Friday 19 December 2008

MUC update successful

The MUC service for muc1.virtual-presence.org has been updated successfully and works fine.

MUC update

We're updating the muc1.virtual-presence.org service... while that most of the virtual world is offline for a few seconds.

Thursday 18 December 2008

Points migration finished

The points migration has been finished but the Toplins page will stay offline for a few days.

Tuesday 16 December 2008

MUC server back

The muc1.virtual-presence.org service is up again and works normally.

MUC server issue

The muc1.virtual-presence.org server has a connection issue, so most of the virtual world is offline.
We're working on it.

Wednesday 10 December 2008

Points migration

At the moment we transfer the points to another code base so users may notice a difference between the points while the migration is running.

Tuesday 9 December 2008

Load balancer problems

Our load balancers have a problem with too many connections. Our website is not available at the moment, so several services are unavailable too, like login, wousle, contact list etc.

We're working on it.

Update: All services are unavailable...
2nd Update: All services are back online but there's still work to do with the load balancers.

Thursday 27 November 2008

Contactlist online

Today, we've reactivated the contact list. For new contacts the new infrastructure is already running.

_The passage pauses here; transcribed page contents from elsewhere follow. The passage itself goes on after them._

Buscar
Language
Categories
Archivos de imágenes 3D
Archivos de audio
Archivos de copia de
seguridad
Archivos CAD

At the moment, we're migrating the old contacts to the new infrastructure. This will take some hours.

Wednesday 26 November 2008

XMPP Failure

One of our XMPP services failed and needed to be restarted. A part of the virtual world was unavailable for about 4 minutes.

Wednesday 19 November 2008

Moving Users Between Clusters

We're moving some users between the clusters again to balance the load between them. Users will detect a normal short reconnect when they have moved.

Thursday 13 November 2008

Moving Users Between Clusters

Currently we're moving some users between the XMPP clusters to balance the load between them. Users will detect a normal short reconnect when they have moved.

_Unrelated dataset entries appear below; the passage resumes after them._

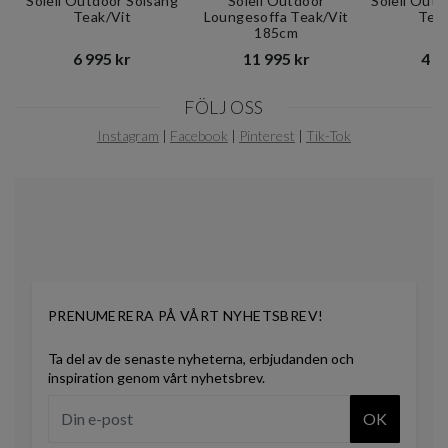
Soleil Outdoor Solsäng
Soleil Outdoor
Soleil Outd
Teak/Vit
Loungesoffa Teak/Vit
Tea
185cm
6 995 kr​​
11 995 kr​​
4 99
Item
FÖLJ OSS
1
of
Instagram
|
Facebook
|
Pinterest
|
Tik-Tok
11
PRENUMERERA PÅ VÅRT NYHETSBREV!
Ta del av de senaste nyheterna, erbjudanden och
inspiration genom vårt nyhetsbrev.
OK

Wednesday 12 November 2008

Chat Server Lag

A room server has very high lag. We are investigating.

Update: only the connection between XMPP cluster 1 and one chat server lags.

Update: during the investigation the room server crashed due to strange memory conditions. After the restart everything is back to normal.

Scheduled XMPP downtime

We will have a scheduled XMPP maintenance window today from 16:15am to 16:20am UTC to add performance updates.

Tuesday 11 November 2008

XMPP failure in Cluster 1, restarted

XMPP cluster 1 failed. Restarted multiple times to reestablish all connections.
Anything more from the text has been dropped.